Lender's Name: ________________________________________________________

Lender's Address: _____________________________________________________

Principal Amount: $____________________

Interest Rate: ______% per annum

The Borrower promises to pay the Principal Amount along with interest at the aforementioned rate to the Lender at the address listed, or at another location the Lender specifies. Repayment shall start on ____________________ and continue until the entire Principal and Interest are paid in full.

Payment Terms:

  1. Repayment Frequency: ____________________ (e.g., monthly)
  2. Number of Payments: ____________________
  3. Amount of Each Payment: $____________________

In the event of late payment, a late fee of $____________ may be applied.

If the Borrower fails to make payments, the Lender has the right to demand immediate payment of the remaining balance, including accrued interest.

Security:

This Note ☐ is / ☐ is not secured by collateral. If secured, the collateral is described as follows: ___________________________________________________________.

Governing Law:

This Note will be governed by and construed in accordance with the laws of the State of Oregon, without giving effect to any principles of conflicts of law.

By signing below, the Borrower and Lender agree to the terms of this Note.

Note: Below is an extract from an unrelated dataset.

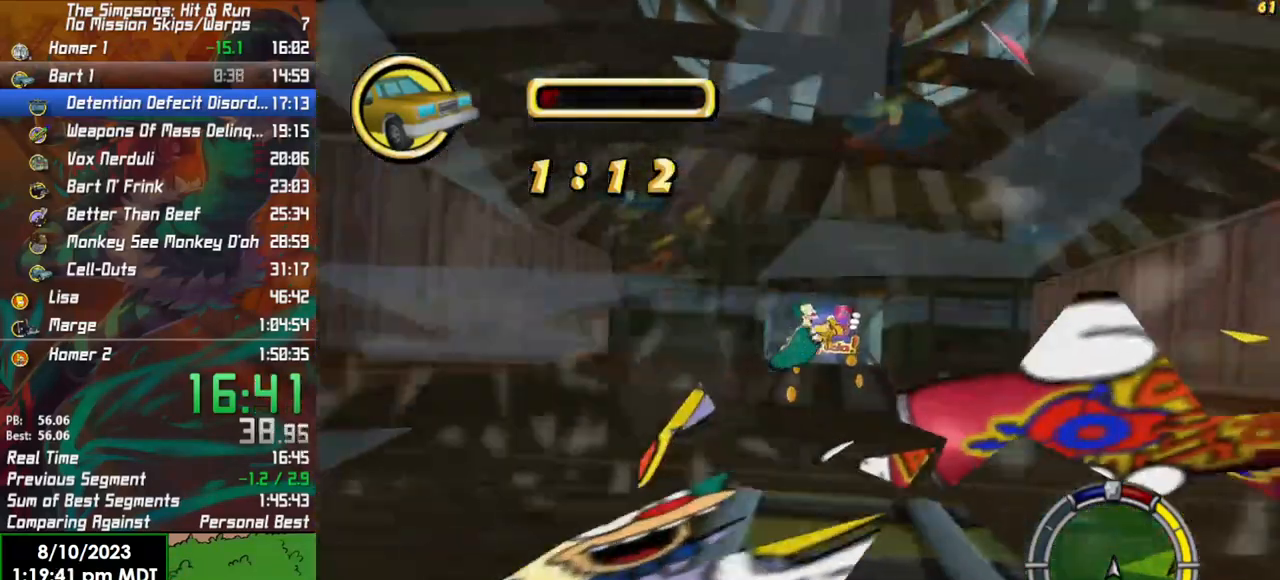
{"buttons": ["R2"], "left_stick": "center", "right_stick": "center", "events": [[100, "left_stick", "right"], [233, "left_stick", "center"]]}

Borrower's Signature: __________________________ Date: __________________

Lender's Signature: ___________________________ Date: __________________

PDF Attributes

Fact Name Description
Definition A promissory note is a written promise to pay a specified amount of money to a designated person or entity at a future date or on demand.
Governing Law The Oregon Promissory Note is governed by the Oregon Uniform Commercial Code (UCC), specifically ORS Chapter 73.
Essential Elements To be valid, the note must include the amount owed, the interest rate (if any), and the signature of the borrower.
Types of Promissory Notes Oregon recognizes various types of promissory notes, including secured and unsecured notes, each with different implications for the lender and borrower.
Enforceability A properly executed promissory note can be enforced in court, allowing the lender to seek repayment if the borrower defaults.